Delegates were also not accorded their independence to make their choices, as, in most cases, state governors led their delegations and directed the filling of the ballot papers by their appointed aides for President Jonathan. A close associate of Governor Akwe Doma of Nasarawa was seen filling the ballot papers for all the delegates from the state. Governor Sule Lamido of Jigawa State nearly came to blows with the former Action Congress chairman in Kaduna State, Alhaji Aliyu Yahaya, when he was challenged over his over-bearing attitude towards the delegates. Governor Lamido was ordering Jigawa State delegates to fill Jonathan's name on the ballot papers.

In Osun State, Youth Minister Akinlabi stood at the entrance of the polling station coercing delegates to vote for Jonathan and he was seen live on television. In Adamawa State, a close associate of Governor Murtala Nyako instructed delegates to vote for Jonathan or risk being dealt with by the state government when they returned home. Similarly, Defence Minister Adetokunbo Kayode was very visible around the polling station for Ondo State, directing delegates to vote for Jonathan and threatening to punish those who voted for Atiku. A Katsina State commissioner was seen filling ballot papers for delegates in favour of Jonathan.

The election process was purportedly conducted based on the issued PDP electoral guidelines, which unfortunately established and gave the Electoral Panel absolute power to control the voting pattern that ended up to the disadvantage of Atiku campaign. The Strategy and Rapid Response Committee suspected and highlighted this issue prior to the convention.

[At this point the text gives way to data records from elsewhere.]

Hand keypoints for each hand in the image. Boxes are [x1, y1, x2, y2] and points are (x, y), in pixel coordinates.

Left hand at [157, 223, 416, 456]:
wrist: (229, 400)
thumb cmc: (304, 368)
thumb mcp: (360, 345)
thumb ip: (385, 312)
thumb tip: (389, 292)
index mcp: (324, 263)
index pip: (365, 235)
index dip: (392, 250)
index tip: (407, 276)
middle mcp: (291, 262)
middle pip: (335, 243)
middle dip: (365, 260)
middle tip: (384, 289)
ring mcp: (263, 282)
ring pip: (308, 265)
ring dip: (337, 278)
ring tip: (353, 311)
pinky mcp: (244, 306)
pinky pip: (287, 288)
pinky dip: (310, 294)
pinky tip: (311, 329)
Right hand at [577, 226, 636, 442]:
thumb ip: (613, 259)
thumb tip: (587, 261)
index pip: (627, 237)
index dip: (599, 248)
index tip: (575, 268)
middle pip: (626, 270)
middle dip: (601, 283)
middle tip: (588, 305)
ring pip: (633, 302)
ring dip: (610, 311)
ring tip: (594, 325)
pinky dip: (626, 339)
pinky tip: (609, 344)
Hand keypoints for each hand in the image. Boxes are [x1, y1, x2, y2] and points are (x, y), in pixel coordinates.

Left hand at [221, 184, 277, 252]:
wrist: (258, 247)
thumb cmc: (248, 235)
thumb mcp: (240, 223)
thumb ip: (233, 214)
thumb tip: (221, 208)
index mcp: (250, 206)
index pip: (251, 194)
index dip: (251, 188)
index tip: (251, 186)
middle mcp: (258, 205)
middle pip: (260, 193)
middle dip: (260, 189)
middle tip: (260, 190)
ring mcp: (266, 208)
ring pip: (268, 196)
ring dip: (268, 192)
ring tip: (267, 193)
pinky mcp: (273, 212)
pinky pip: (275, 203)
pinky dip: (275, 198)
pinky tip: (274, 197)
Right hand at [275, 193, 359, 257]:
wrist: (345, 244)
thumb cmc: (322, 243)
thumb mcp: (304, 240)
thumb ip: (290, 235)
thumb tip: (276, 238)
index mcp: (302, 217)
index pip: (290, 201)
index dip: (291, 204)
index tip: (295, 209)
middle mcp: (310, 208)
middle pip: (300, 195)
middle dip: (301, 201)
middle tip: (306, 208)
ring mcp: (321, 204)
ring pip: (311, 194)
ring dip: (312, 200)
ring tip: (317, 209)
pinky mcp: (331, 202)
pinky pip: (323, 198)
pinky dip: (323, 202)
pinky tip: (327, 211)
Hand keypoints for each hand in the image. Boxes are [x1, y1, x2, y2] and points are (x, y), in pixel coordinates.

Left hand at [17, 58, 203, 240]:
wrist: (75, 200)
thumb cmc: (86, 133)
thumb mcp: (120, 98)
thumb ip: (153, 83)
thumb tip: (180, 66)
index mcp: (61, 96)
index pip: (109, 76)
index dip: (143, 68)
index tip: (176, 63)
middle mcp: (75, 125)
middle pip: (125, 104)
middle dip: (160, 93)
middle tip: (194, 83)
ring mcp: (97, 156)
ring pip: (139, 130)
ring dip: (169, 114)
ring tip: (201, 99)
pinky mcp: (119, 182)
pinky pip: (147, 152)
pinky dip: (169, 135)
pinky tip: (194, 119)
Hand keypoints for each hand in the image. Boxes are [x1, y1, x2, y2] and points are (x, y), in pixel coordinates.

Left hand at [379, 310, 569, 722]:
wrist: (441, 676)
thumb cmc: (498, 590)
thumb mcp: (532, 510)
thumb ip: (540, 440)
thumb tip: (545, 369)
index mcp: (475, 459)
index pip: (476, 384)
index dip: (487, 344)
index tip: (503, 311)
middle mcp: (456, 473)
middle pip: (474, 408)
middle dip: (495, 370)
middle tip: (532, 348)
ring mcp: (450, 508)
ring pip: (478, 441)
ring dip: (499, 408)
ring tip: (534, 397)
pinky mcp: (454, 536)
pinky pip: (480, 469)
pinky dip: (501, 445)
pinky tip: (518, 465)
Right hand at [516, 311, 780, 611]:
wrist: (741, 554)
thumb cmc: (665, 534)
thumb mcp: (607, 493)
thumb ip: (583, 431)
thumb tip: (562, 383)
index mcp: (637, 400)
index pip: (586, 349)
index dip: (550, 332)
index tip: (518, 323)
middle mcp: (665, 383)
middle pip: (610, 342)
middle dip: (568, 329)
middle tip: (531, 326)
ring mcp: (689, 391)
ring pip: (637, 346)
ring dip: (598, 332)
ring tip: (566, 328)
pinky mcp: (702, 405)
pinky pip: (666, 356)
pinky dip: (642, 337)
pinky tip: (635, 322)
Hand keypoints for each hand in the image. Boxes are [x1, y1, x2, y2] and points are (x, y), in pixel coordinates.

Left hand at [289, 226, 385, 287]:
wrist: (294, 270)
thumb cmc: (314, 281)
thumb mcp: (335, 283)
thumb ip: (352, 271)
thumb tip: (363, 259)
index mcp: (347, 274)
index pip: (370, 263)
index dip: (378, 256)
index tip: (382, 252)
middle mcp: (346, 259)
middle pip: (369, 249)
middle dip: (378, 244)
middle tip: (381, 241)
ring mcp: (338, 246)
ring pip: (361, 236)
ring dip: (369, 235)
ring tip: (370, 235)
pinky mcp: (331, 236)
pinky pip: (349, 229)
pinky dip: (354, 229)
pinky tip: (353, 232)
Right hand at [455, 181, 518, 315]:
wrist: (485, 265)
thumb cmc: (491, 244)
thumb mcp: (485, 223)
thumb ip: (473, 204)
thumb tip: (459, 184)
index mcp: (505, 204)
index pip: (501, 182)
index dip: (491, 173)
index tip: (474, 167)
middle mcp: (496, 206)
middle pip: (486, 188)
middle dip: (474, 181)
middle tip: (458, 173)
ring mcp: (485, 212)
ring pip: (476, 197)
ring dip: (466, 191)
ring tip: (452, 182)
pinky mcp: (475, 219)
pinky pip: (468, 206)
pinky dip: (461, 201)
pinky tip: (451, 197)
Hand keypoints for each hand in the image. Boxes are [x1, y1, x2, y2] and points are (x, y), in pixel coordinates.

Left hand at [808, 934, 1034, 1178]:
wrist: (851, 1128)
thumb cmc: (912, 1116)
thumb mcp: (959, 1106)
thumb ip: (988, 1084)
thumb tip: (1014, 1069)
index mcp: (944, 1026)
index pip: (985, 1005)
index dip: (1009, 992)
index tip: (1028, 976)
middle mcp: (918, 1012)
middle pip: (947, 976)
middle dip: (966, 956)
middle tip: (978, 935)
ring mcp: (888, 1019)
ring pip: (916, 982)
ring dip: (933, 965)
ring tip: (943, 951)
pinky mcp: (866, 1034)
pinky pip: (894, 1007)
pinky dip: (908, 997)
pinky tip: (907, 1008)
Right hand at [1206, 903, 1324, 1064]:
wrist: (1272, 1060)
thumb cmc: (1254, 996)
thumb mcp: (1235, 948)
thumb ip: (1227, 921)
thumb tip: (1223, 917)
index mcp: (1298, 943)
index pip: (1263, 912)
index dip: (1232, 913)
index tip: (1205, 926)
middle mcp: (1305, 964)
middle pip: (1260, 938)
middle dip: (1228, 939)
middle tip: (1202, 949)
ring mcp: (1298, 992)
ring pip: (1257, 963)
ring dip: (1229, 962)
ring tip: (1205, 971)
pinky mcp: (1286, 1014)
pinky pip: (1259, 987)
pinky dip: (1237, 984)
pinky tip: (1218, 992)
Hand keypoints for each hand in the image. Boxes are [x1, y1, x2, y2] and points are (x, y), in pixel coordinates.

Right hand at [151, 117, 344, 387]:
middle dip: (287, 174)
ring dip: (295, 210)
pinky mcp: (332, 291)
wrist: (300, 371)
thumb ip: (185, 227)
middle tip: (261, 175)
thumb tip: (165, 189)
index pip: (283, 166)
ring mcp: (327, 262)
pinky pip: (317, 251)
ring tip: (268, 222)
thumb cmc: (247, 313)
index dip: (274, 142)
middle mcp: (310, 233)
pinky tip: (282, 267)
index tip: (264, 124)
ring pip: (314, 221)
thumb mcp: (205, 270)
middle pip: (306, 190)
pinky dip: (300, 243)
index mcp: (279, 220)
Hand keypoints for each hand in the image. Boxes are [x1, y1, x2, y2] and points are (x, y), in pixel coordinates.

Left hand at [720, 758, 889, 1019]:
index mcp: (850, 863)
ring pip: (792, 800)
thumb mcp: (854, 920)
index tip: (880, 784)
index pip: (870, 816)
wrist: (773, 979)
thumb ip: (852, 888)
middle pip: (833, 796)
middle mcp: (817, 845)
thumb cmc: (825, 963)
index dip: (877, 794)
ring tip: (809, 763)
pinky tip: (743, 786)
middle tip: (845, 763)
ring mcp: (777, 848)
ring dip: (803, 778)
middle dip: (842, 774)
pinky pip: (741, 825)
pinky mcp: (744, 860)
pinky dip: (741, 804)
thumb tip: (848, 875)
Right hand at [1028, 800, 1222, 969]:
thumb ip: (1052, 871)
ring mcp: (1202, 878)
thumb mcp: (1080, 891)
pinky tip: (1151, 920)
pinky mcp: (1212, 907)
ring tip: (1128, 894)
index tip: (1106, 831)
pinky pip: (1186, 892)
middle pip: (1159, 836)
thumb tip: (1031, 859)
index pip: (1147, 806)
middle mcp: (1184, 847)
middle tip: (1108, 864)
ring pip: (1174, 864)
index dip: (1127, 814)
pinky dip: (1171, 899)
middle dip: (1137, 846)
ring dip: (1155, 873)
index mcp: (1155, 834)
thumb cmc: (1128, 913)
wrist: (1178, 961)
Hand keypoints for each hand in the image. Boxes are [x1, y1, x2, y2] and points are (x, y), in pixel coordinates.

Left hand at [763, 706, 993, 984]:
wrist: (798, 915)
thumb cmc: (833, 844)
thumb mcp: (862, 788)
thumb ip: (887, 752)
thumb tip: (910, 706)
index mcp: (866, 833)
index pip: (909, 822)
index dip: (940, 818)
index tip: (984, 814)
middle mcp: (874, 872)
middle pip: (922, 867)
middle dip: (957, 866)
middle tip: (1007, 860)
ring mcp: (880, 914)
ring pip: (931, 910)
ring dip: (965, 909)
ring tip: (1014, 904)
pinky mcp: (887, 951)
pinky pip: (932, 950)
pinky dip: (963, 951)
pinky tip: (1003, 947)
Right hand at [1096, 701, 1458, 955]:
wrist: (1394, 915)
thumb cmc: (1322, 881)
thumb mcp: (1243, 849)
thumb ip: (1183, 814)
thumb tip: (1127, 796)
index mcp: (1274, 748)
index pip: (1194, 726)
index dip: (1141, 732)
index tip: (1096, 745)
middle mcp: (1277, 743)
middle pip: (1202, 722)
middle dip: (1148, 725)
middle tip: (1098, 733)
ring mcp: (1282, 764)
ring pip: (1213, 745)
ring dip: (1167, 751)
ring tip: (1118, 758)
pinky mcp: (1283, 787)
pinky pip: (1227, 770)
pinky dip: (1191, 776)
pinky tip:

'No special congresses were held anywhere in the country for the purpose of electing the 774 special delegates, who voted in the primary. Names of presidential functionaries, including ministers and advisers, as well as trusted aides of state governors were merely compiled and passed off as national delegates. These were the people who were used to do the dirty jobs during the primary election. They worked closely with state governors to whip delegates in line and in some cases they actually filled ballot papers for delegates.

Names of State Working Committee members, local government chairmen, etc were changed days to the primary election and known supporters of the president were allowed to vote in place of those disenfranchised statutory delegates.

Accreditation of delegates was done in secrecy at state liaison offices in Abuja. The Atiku campaign was deliberately denied access to these locations. In fact, state governors imprisoned delegates against their will at these locations throughout the night before the primary and bussed them to the venue of the convention the following day.

Delegate tags were deliberately designed without a mark of identification so that anybody could get a hold of it and vote as delegates. Delegate/official tags were being sold to the highest bidder by the national secretariat of the party. Atiku campaign sent a staff to purchase a tag at N3, 000 just to prove the veracity of the allegation. The staff bought a tag at the said price.

President Jonathan doled out seven thousand dollars to each of the delegates, thus using financial inducement to make them vote for him.

Atiku lost the primary election not to the best candidate but due to the manipulations of the delegate list and the entire voting process. Consequently, the polling agents (Bala Usman, Bashir Yusuf Ibrahim and Adinoyi Ojo Onukaba) did not sign the final result, notwithstanding the provisions of S.9 b & c of the Electoral Guidelines that gave the panel the absolute power to uphold and release the result with or without their endorsements.

While reaffirming the unwavering commitment and loyalty of Atiku Abubakar and his entire campaign team to the PDP and its noble objectives, we would like to state that the result of the presidential primary released by the PDP did not reflect the minds of the delegates at the recent Special National Convention.